Guidelines to Follow
There are many different brands to suit individual tastes and styles, but following a few overall guidelines should narrow the selections. First, make sure that you invest in a raised air mattress.
They are the best for your back when you are getting in and out of bed, and distribute air evenly throughout the entire mattress. Second, find one that has a built-in pump and controlled airflow.
This will eliminate the strain of pumping air into it yourself and allow you to adjust the airflow to your individual comfort. Lastly, look for an offering comprising a durable material.
Benefits of the Raised Air Mattress
Air mattresses that are low to the ground create strain on the lower back through getting in and out of bed. A raised air mattress should be higher than your knee and lower than your hip.
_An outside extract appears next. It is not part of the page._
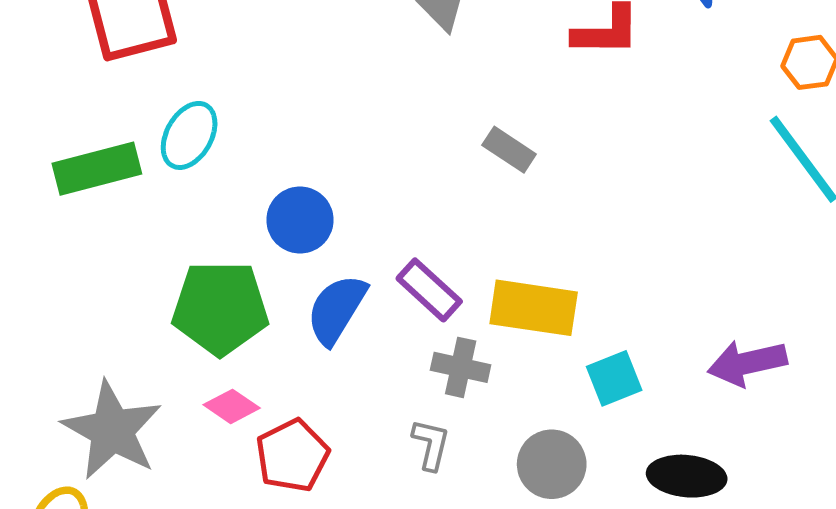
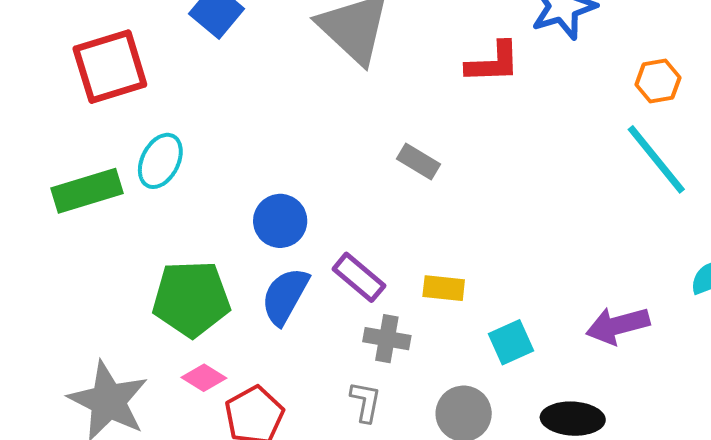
blue circle: (300, 220) -> (280, 221), moved
yellow rectangle: (534, 308) -> (444, 288), size x0.6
At the recommended height, the pressure on the lower back and knees are relieved because there is less crouching down. Also, a raised air mattress has more air in the mattress, which adds more support to the back when lying down.
Identifying Durable Materials
The materials that make up an air mattress can impact the airflow and the comfort on the back. Polyvinyl chloride (PVC) is the best material for an air mattress.
It is waterproof, grips to any surface below and is difficult to puncture. Air in a PVC mattress will not escape or shift throughout the night, and keeps your back straight and even.
Nylon is a slippery material that will shift and move every time that you shift and move throughout the night. This will constantly put uneven pressure on your back.
Nylon can also be punctured on any rough terrain; this will let air out all night and only give half support to the back.
Benefits of the Built-In Pump
A built-in pump, rather than a manual pump, can greatly reduce the pressure on your back. The downfall of manual pumps is that you have to pump it either with your hand or leg, which can not only be time-consuming but a danger to the lower back.
If not enough or too much air is manually pumped into the mattress, when you lie down, there could potentially be too much or not enough pressure distributed throughout the back. A built-in pump can be plugged into the wall and, with one flick of a button, can pump up the air mattress to its exact weight.
A built-in pump also allows a more controlled airflow depending on individual back problems.
Relief for Specific Areas of the Back
Tension on the upper spine, shoulders and neck calls for an air mattress that has a pillow top. This is an inflated pillow that is attached to the top of the air mattress.
The pillow top offers more support to the neck, relieving pressure on the shoulders and upper spine. Tension on the middle spine, shoulder blades and rib cage calls for an air mattress that has memory foam layers built into the mattress.
These layers will mold to the weight and curve of the spine and, most important, support the spin with even weight throughout the night. Tension on the lower back, tail bone and hips calls for an air mattress that is firm and doesn't have any foam layers inside it.
The firmer the mattress, the less likely the spine will sink into the mattress, which puts more pressure on the lower back than the upper. A firm mattress allows the spine to be straight and even.